Il problema è che il lavoro di Orlando procede a rilento (non solo per responsabilità del ministro). Il progetto di riforma, fondamentalmente, si basa una universalizzazione della cassa integrazione (lavoratori dipendenti) con un potenziamento di Naspi e DisColl per i lavoratori discontinui. Il tema è il costo stimato in un intervallo tra 10 e 20 miliardi a seconda della maggiore o minore corposità degli aiuti. La riforma, inoltre, non può prescindere dalla revisione delle politiche attive sulle quali l'Anpal (da poco affidata al segretario generale del ministero del Lavoro, Raffaele Tangorra) ha mostrato notevoli carenze.
Insomma, con il suo intervento Giorgetti si è mostrato molto più ecumenico di quanto non riesca a essere il suo collega della sinistra Pd. E anche in questo caso il centrodestra gli ha fornito immediato appoggio.

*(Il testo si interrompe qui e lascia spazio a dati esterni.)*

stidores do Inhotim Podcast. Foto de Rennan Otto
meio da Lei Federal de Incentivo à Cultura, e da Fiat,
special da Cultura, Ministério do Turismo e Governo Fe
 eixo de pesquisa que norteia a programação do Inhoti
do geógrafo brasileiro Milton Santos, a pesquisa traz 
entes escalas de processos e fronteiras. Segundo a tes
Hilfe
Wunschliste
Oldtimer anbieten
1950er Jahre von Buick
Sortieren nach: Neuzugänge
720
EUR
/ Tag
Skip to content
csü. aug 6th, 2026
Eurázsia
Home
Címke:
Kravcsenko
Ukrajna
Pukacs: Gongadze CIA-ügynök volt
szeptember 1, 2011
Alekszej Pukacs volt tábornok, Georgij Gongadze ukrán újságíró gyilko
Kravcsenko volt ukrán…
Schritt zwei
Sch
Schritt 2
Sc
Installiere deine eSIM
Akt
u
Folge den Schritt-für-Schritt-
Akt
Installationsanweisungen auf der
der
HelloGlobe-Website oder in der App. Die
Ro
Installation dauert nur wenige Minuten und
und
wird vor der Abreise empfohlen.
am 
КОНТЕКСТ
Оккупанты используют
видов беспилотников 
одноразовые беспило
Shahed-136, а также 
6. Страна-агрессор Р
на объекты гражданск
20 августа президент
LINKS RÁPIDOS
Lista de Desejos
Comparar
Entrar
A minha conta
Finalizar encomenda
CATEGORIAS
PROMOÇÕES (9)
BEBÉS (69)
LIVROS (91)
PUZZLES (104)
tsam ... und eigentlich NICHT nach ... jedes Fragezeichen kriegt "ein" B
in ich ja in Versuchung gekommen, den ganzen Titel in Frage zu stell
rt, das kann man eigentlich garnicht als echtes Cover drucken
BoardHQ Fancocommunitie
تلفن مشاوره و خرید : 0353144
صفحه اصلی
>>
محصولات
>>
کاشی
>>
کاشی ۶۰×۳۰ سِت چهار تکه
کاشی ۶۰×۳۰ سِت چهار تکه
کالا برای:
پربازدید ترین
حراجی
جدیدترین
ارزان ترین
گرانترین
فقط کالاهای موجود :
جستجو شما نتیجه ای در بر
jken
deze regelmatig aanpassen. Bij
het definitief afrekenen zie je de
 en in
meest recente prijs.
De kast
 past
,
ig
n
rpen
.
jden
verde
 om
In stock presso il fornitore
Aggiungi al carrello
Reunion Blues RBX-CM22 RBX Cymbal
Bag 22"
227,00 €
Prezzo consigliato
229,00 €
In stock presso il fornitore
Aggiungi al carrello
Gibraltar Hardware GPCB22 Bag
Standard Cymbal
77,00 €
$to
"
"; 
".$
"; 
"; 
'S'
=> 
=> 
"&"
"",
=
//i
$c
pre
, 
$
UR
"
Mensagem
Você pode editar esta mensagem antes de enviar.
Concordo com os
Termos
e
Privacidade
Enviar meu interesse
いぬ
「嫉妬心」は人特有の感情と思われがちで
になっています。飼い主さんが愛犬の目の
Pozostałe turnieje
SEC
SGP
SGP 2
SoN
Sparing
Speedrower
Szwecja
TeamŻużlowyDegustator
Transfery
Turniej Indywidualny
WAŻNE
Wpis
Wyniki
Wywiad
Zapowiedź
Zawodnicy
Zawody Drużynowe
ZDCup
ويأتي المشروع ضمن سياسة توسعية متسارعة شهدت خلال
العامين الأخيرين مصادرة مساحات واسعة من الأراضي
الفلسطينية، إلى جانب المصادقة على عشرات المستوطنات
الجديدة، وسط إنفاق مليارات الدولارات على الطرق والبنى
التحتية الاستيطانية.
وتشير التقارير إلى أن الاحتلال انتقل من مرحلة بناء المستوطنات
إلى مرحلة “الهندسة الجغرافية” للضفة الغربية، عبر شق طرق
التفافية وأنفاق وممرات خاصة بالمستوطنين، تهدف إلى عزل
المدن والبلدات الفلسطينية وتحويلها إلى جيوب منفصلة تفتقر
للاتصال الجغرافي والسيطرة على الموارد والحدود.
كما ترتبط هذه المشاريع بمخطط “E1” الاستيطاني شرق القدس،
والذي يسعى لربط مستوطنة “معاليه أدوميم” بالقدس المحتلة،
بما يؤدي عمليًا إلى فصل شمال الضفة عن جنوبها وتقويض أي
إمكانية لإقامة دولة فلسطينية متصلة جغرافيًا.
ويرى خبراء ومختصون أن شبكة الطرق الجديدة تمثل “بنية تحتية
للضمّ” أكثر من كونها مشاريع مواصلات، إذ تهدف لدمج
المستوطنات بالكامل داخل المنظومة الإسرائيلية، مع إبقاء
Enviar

Il capogruppo alla Camera di Forza Italia, Roberto Occhiuto, ha proposto di utilizzare i 4 miliardi dei ristori del primo dl Sostegni non utilizzati (come dichiarato dal ministro dell'Economia Franco) «agli ammortizzatori sociali, che - insieme ai miliardi del Fondo Sure e alle altre risorse stanziate dall'Europa - potrebbero aiutare tanti lavoratori, anche in vista dello sblocco dei licenziamenti». Questa sintonia «ideologica» rende più facilmente intellegibile il collegamento che si è creato in ambito europeo tra lo stesso Giorgetti e il Ppe.